A few months ago in Film Comment, Jonathan Romney described Paolo Sorrentino’s La grande bellezza (2013) as a kind of city symphony about Rome, though it reminded me more of a geriatric rave. The opening scenes in particular — an inexplicable sequence in which an Asian tourist suddenly drops dead in front of a choir, and a party scene with a bunch of posh Romans dancing the Macarena — are edited like a music video with each shot pitched at the same level of intensity. Subsequently, the movie settles into a jazzed up version of continuity editing but it’s still more busy than stylish. At one point, Sorrentino alternates between a conventionally shot two person dialogue and an unrelated striptease occurring in an adjacent space just to add some visual excitement. But the real problem with the film isn’t its hyperactive style but that the characters are all uninteresting stock figures.
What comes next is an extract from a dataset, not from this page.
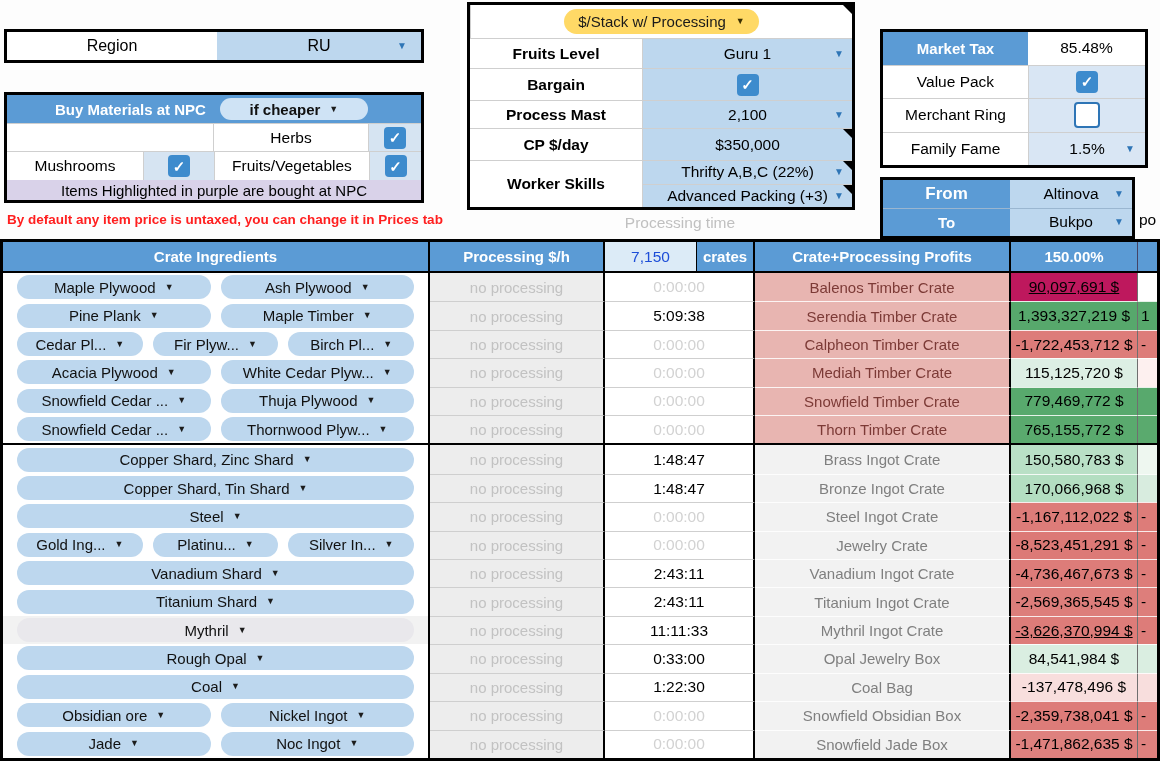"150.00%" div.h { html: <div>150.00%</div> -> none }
The central character, Jep Gambardella (Toni Servillo), is a one-time novelist who now writes for an upscale arts magazine. Early in the film, he’s visited by the widower of an old girlfriend who wrote in her diary that Jep was the love of her life (even though it was she who dumped him), but while the movie contains several flashbacks to Jep’s salad days, these don’t tell us a damn thing about his ex-girlfriend (who has almost no dialogue) or their breakup, which is merely supposed to explain why Jep stopped writing novels. Accordingly, when a literary groupie remarks to Jep that he must’ve really been in love when he wrote his only book, it’s not the groupie’s lack of sophistication that’s revealed but Sorrentino’s. Similarly facile are the movie’s swipes at pretentious performance artists and irrelevant leftist writers — both straw women the film erects merely so that Jep can demolish them — and a subplot illustrating how one can learn more from hanging out with prostitutes than rich snobs. Considerably less than meets the eye, this is a movie that mistakes busyness for style and platitudes for insight.

I can’t say for certain, but my guess is that Sorrentino shoots a lot of coverage and then sorts it out in the editing room, and he often moves his camera for no discernible reason. By way of contrast, Peter Brosen and Jessica Woodworth’s La Cinquième saison (2012) is far more deliberate. Scenes play out primarily in unbroken long takes, indicating that the filmmakers knew more or less how they were going to cut the movie before they shot it, and when they move their camera it’s always for a specific reason. In the opening sequence, as a man (Peter Van den Begin) tries to coax his pet chicken, Fred, into “singing” at the breakfast table, the camera slowly pans to reveal a stone statuette on the floor behind him. Later, when the same man maniacally threatens to cook Fred and chases him around with a lawnmower, the change in their relationship is underscored by the presence of an identical statuette on the man’s lawn. As this suggests, the film is a good example of how economical art cinema can be.

It’s characteristic of the movie’s terseness that it’s never explained why the man’s relationship with Fred ultimately sours, though one infers that it has something to do with the unspecified environmental cataclysm afflicting the village where they live, which itself lacks a specific cause. Accordingly, the film is less concerned with why the soil turns barren and the cows stop producing milk (among other mysteries) than the impact of this situation on the local community — something the movie hints at indirectly through the repetition of the characters’ usual routines. Early in the film, a pair of teenagers meet by a quarry to make out on the first day of winter, but when the boy (Django Schrevens) returns to the same spot in the spring, the girl (Aurélia Poirier) ignores his bird calls, and in the summer he inexplicably tries to rape her. At the level of individual scenes, when another teenager (Pierre Nisse) threatens an outsider (Sam Louwyck) with a big stick, the elliptical manner in which the sequence is shot and edited makes it difficult to tell if the stick makes contact or if the man slips while trying to avoid it. The movie’s economy of expression — the filmmakers’ unfaltering sense of what is and isn’t essential — is an implicit rebuke of the flabbiness of most features.